The Indian Nobel Prize-winning economist and philosopher Amartya Sen, a former Master of Trinity College, Cambridge, has demonstrated how wide, deep and relevant India’s tradition of conversation and questioning is in his collection of essays called The Argumentative Indian. In his preface he speaks of ‘India’s long argumentative history’ and explains:
Discussions and arguments are critically important for democracy and public reasoning. They are central to the practice of secularism and for even-handed treatment of adherents of different religious faiths (including those who have no religious beliefs). Going beyond these basic structural priorities, the argumentative tradition, if used with deliberation and commitment, can also be extremely important in resisting social inequalities and in removing poverty and deprivation. Voice is a crucial component of the pursuit of social justice.

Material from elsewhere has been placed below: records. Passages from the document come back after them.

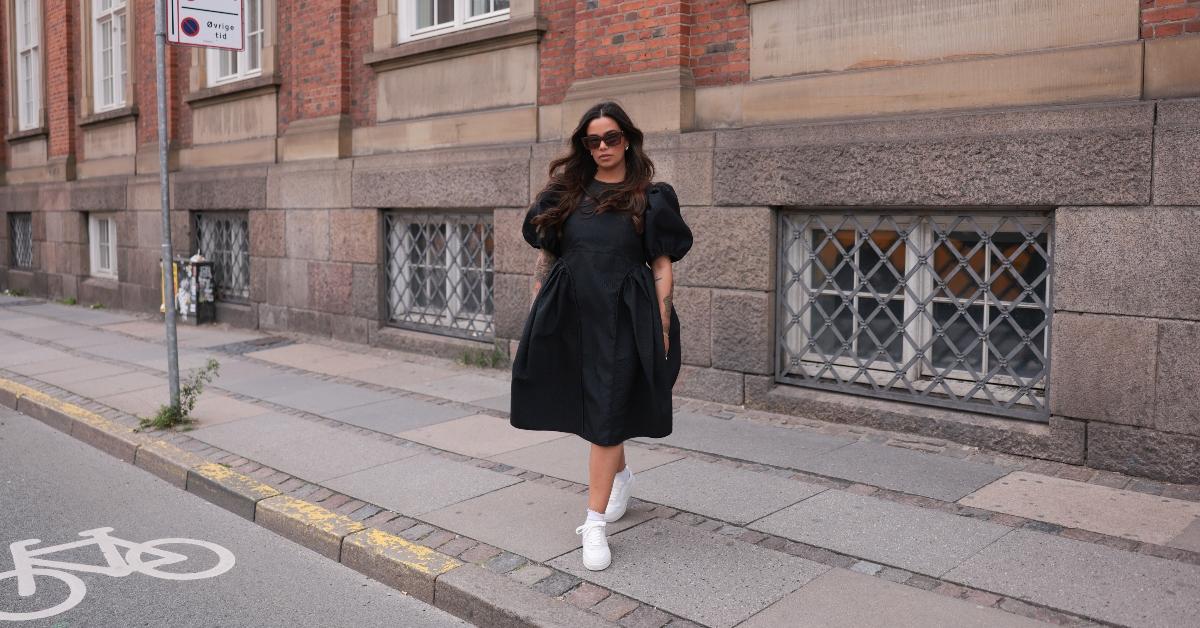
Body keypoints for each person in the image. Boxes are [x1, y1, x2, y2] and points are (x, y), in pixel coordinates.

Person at [510, 101, 693, 571]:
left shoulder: (650, 196)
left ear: (627, 138)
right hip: (571, 311)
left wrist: (664, 326)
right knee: (599, 405)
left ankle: (593, 524)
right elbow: (547, 256)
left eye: (611, 138)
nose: (603, 147)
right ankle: (621, 477)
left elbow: (661, 266)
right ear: (583, 145)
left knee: (608, 405)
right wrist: (537, 315)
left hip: (626, 313)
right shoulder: (565, 192)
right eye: (593, 140)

But in the modern Western tradition voices are all too often drowned out by the din of constant conflict – conflict that is frequently engineered by the media. Whether it be in politics, economics, religion, or any other sphere of human activity, the bandying of certainties frequently passes for discussion, and shouting from opposite corners is considered the way to conduct an argument. In India, too, the media, which takes its cue from the West, seems to think its role is to promote aggression not discussion, and conflict not conversation. One regular verbal punch-up on television is a show called The Big Fight. I am forever asking my friends in Indian television why, whenever there is a national religious dispute, they put members of the extremist factions into the ring to fight over it, instead of giving viewers the opportunity to hear a reasoned debate. To make matters worse, the programme’s presenters often allow the extremists to claim that they speak for the entire Hindu or Muslim community, which all electoral results so far show to be untrue.

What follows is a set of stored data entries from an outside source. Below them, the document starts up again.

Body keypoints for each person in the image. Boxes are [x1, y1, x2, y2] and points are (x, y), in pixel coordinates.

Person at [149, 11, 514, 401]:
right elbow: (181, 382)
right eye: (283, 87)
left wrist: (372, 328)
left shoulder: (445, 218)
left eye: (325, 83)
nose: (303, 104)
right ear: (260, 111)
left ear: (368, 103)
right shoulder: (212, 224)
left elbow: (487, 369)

I believe that the Indian tradition of argument and discussion provides a way forward between the rock of dogmatic modernism and the hard stone of post-modernism. This was confirmed for me by my conversations with Chaturvedi Badrinath. Badri, as he is always known, had the good fortune to be a senior civil servant in the Southern State of Tamil Nadu at the height of the movement that destroyed the Brahmin domination there. As Badri was a Brahmin himself, the politicians discriminated against him by not giving him any work to do. But the politicians couldn’t take away his right to an office and a stenographer, so he spent much of his career happily pursuing his personal interest in Indian philosophy, and had someone to type out his thoughts. During our many discussions on that philosophy, it was he who gave me the clue to navigating the path between modernism and post-modernism.

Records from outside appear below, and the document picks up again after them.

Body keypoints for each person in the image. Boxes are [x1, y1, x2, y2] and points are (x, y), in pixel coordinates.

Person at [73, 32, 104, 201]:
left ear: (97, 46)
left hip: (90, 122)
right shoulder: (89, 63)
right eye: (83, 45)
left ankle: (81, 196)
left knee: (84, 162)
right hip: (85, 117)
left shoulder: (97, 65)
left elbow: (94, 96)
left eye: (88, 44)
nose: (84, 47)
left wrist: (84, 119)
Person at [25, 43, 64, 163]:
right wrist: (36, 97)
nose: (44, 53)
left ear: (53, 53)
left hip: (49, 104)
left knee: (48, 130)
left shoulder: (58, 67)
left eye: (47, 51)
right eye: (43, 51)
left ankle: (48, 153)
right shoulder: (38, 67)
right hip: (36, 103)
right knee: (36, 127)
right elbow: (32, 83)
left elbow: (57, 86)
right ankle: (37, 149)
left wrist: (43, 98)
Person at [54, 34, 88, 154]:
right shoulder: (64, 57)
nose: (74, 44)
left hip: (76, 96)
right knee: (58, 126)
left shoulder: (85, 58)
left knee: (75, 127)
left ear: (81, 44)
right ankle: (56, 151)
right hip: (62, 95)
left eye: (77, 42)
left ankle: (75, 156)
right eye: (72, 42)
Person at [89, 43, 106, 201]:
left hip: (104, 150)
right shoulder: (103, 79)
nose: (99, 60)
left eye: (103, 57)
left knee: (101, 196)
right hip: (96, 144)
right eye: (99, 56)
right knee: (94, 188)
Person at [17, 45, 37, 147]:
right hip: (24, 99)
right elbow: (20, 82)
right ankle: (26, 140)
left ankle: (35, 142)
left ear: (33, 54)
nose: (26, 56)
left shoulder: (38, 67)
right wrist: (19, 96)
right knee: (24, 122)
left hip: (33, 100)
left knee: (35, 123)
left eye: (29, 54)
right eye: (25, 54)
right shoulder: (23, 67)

Badri stressed the importance of the Sanskrit word neti. He pointed out that in the Hindu scriptures known as the Upanishads it is suggested that the Sanskrit expression neti, neti needs to be added after any definitive description. He translates neti as ‘it is not this alone.’ To me, the word implies that we should not go to extremes, that we can reach conclusions but we should not claim our definition is absolute or final; the door for discussion must remain open but there can be sufficient grounds for taking positions. Mahatma Gandhi once said, ‘I claim to have no infallible guidance or inspiration’. At the same time he insisted, ‘I want the windows of my house to be open to the winds blowing from all corners of the world, but I don’t want to be blown off my feet.’
I come back to my friend Badri for an explanation of what I have come to believe should be the aim of all this discussion. He has written:
The question is one of knowing the true place of everything in the scheme of human life. To value too greatly or too little a particular human attribute in its relation to the rest is to disintegrate the natural wholeness of human personality. To value the material over the spiritual, or the spiritual over the material, the transient over the eternal, or the eternal over the transient, the body over the mind, or the mind over the body, the individual over the society or the society over the individual, the self over the other or the other over the self, is to create conflicts both within ourselves and with the rest of the world.
And so, to me, the Indian tradition has come to imply that in everything in life we should seek to be balanced, and that the quest for that balance never ends. We are like tightrope-walkers; we have to concentrate on our balance all the time.
One of the most crucial balancing acts we have to perform is between fate and free will – between acknowledging that capabilities and opportunities are given to us and exercising our free will to make the best of them. I was simply acknowledging the workings of fate when I accepted that Puri would be the place to start this book. But I also acknowledge that it has required will-power to write it. The modern cult of individualism, and the belief that competition provides the driving force for progress – that without competition we would all sink into self-satisfied sloth – makes fate appear to be a dangerous word. Anyone who speaks of fate is almost bound to be called a fatalist, to be accused of being like the man described in M.E. Hare’s limerick:
Said a philosopher – suddenly – “Damn
It’s born in upon me I am
An engine that moves
In pre-destinate grooves
I’m not even a bus, but a tram.”
It is particularly dangerous to speak of fate in the context of Indian culture, which is so often accused of fatalism. But that morning in the BNR hotel in Puri is by no means the only time I have been aware of fate playing a role in my life. Indeed, fate plays a role from the very beginning of all our lives because we don’t choose our parents; we don’t even choose to be born. If we exaggerate the role of free will in our lives we become either arrogant, attributing all our achievements to our own efforts and abilities, or depressed, attributing all our apparent failures to our weakness.
What I have learnt from India might be summed up in that old-fashioned word, ‘humility’. Acknowledging the role of fate in our
lives; accepting that our knowledge will always be limited; seeking to discuss rather than to dogmatise; appreciating that we need always to be examining ourselves if we are to maintain the desired balance – all these acts surely require humility. Humility, like fate, is a dangerous word in times when success is the prevalent religion and celebrities are its gods. Discussing India’s Unending Journey with a friend, I mentioned that, all things considered, it was probably a book about humility. She replied, ‘That will certainly be counter-cultural!’ The copy of the Oxford Dictionary of the Christian Church that I bought as a theology student many years ago (and still have) seems to me to describe humility in a way that should offset any fears that I am necessarily talking about a denial of self-esteem. The dictionary says that humility represses ‘inordinate ambition and self-esteem without allowing man to fall into the opposite error of exaggerated or hypocritical self-abjection’. In other words, it’s a matter of balance. It would be hypocritical of me, and lacking in humility, to say that I have got that balance right in my own life; I can only say that living in India has taught me to be aware of the need to try to get it right.
One of the most moving acknowledgements of the value of humility I have ever read was written by Oscar Wilde, a poet and playwright who was anything but humble before he was found guilty and jailed on a charge of homosexuality. A letter written from jail to the man with whom he had had the homosexual relationship was later published under the title De Profundis (Latin for ‘from the depths’). In it, Wilde writes of humility being ‘hidden away in his nature’, but now being:
… the last thing left in me and the best: the ultimate discovery at which I have arrived, the starting point for a fresh development. It has come to me right out of myself, so I know that it has come at the proper time. It could not have come before, nor later. Had anyone told me of it, I would have rejected it. Had it been brought to me, I would have refused it. As I found it, I want to keep it.